Implements two front-ends for acoustic encoders

rwth-i6 / i6_models

Collection of NN-Model parts

Mozilla Public License 2.0

1 stars 0 forks source link

Implements two front-ends for acoustic encoders #17

Closed christophmluscher closed 1 year ago

christophmluscher commented 1 year ago

This is not specific for the Conformer so maybe parts/conformer is not the right place?

Atticus1806 commented 1 year ago

Some tests regarding the downsampling shapes (similar to #4) would be nice :)

Judyxujj commented 1 year ago

I have two questions here,

the param stride should be added to the Config, since usually we set stride in Conv2d to apply the time subsampling
after the front end convolution models, we need to apply one additional linear layer to project the dimension back to the model size. Should the linear layer be included in the front end, or should it be included in the ConformerBlock? I would prefer the former

christophmluscher commented 1 year ago

I have two questions here,

the param stride should be added to the Config, since usually we set stride in Conv2d to apply the time subsampling

already added but not pushed yet :)

after the front end convolution models, we need to apply one additional linear layer to project the dimension back to the model size. Should the linear layer be included in the front end, or should it be included in the ConformerBlock? I would prefer the former

I was thinking about putting this as an option into the frontend: with param int N -> add linear layer with N outputs, None -> no linear layer

@Atticus1806

christophmluscher commented 1 year ago

tests fail due to the seq mask update missing. I am not 100% sure how to perform the update in a clean fashion. Is there a PyTorch way to do this?

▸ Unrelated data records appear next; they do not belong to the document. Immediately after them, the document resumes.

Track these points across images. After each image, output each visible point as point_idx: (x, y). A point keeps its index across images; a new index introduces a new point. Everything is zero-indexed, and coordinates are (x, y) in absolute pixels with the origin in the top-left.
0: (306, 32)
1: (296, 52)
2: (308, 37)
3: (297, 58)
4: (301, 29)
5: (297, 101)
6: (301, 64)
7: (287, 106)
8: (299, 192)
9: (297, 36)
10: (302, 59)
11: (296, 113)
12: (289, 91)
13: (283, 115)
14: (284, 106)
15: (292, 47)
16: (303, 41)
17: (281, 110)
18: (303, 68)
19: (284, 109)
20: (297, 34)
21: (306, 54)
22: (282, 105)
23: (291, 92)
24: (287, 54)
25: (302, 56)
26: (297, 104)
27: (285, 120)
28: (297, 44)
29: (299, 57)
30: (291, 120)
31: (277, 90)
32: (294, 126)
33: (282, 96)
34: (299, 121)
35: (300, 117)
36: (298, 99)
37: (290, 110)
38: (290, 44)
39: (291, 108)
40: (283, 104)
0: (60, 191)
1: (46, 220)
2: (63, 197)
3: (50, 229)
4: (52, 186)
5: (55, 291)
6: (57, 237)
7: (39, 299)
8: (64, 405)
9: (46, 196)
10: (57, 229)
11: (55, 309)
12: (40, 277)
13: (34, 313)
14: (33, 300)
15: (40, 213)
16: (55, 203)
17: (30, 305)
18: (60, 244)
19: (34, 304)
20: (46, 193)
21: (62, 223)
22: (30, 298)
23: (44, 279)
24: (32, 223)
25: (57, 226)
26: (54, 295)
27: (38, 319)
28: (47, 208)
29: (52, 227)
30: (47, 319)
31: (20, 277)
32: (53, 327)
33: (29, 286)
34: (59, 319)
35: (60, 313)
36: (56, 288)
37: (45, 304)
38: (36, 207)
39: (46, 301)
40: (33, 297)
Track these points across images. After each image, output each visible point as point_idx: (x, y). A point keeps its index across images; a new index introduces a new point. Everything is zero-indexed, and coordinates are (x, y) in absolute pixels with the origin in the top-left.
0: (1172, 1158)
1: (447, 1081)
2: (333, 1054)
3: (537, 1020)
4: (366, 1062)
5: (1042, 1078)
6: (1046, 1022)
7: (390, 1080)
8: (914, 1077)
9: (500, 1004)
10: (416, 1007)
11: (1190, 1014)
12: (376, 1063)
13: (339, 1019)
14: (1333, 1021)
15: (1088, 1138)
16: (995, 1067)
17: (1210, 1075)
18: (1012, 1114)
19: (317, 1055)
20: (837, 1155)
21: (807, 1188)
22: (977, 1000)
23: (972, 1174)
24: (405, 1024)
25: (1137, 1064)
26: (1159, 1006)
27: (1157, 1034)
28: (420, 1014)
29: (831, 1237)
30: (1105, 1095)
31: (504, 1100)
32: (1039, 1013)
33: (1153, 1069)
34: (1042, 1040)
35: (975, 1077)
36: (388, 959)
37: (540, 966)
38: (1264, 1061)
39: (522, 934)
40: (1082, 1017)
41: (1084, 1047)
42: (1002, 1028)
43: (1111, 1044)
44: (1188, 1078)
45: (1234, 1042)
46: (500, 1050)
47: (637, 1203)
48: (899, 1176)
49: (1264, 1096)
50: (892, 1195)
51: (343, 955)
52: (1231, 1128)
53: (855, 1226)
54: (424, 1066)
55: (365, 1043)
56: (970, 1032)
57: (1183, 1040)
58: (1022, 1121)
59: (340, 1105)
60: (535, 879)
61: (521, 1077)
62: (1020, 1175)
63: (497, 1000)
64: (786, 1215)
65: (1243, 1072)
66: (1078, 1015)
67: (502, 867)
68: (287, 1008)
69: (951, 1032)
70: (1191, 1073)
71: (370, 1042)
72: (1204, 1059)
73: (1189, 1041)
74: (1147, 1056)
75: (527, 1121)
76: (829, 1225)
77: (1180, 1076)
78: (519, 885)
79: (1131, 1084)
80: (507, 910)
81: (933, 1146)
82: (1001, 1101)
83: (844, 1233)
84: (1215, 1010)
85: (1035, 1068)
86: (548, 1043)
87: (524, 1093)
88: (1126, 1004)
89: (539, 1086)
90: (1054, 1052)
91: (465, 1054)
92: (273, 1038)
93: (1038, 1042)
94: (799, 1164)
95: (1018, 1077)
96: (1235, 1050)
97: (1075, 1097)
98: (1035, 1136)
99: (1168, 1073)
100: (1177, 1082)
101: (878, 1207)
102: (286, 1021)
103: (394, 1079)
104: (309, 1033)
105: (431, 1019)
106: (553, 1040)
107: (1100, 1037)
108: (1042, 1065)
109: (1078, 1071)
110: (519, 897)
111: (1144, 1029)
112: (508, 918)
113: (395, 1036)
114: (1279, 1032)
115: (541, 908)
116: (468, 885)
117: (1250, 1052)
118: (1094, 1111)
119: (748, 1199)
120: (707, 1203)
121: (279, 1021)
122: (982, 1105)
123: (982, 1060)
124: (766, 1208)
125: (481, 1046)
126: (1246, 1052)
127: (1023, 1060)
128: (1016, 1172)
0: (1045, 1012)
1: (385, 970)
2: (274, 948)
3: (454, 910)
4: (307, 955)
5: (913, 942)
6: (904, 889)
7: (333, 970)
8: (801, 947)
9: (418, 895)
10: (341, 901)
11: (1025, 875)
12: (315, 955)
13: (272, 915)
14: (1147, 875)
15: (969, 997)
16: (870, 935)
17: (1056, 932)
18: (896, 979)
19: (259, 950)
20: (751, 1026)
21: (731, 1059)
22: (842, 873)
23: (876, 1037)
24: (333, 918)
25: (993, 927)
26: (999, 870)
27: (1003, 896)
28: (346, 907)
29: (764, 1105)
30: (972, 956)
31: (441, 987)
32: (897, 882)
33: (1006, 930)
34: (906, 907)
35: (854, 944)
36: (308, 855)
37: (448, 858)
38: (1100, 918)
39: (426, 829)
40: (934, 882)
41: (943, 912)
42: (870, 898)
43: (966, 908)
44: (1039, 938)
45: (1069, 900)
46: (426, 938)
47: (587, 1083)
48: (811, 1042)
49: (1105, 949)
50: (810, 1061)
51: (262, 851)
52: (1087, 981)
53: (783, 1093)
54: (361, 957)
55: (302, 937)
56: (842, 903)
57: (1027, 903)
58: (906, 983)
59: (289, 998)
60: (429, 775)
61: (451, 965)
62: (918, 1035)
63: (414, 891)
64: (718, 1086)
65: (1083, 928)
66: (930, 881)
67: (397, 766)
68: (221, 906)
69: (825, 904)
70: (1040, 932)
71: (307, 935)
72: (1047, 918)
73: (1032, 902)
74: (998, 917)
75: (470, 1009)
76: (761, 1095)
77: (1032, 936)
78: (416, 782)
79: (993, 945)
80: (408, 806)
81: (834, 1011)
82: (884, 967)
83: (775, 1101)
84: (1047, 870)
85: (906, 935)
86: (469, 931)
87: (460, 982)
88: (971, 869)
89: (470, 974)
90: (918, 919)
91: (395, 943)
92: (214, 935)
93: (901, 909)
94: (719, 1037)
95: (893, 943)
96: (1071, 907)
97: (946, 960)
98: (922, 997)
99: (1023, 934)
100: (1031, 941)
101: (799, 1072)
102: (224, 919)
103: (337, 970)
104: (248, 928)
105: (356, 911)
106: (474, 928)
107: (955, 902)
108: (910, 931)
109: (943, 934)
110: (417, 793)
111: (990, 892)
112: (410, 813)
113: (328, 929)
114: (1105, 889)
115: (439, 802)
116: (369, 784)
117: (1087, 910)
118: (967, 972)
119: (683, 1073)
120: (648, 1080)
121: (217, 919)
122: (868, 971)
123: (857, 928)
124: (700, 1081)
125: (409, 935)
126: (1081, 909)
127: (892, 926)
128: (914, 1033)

albertz commented 1 year ago

tests fail due to the seq mask update missing. I am not 100% sure how to perform the update in a clean fashion. Is there a PyTorch way to do this?

I'm not exactly sure what you refer to. What update do you mean? You mean how to compute the seq mask which is supposed to be returned by the frontend? As I mentioned, you could apply maxpooling with the same striding and kernel size just as the other operations.

christophmluscher commented 1 year ago

you could apply maxpooling with the same striding and kernel size just as the other operations.

this would also work for conv layers?

christophmluscher commented 1 year ago

I will move the other frontend to another PR.

@Atticus1806 tested this within the conformer so should be ok now

everything else I would like to move to follow up PRs so that we can merge and start using this

christophmluscher commented 1 year ago

@JackTemaki @albertz

albertz commented 1 year ago

I would change the code to only support tuples instead of both tuples and integer, this makes the code more readable and more consistent.

I'm not sure I agree. PyTorch itself also supports both. And the more common use case it that the user provides just a single int.

michelwi commented 1 year ago

I have two questions here,

the param stride should be added to the Config, since usually we set stride in Conv2d to apply the time subsampling

already added but not pushed yet :)

Was this added in the final version of the PR, I don't seem to find it..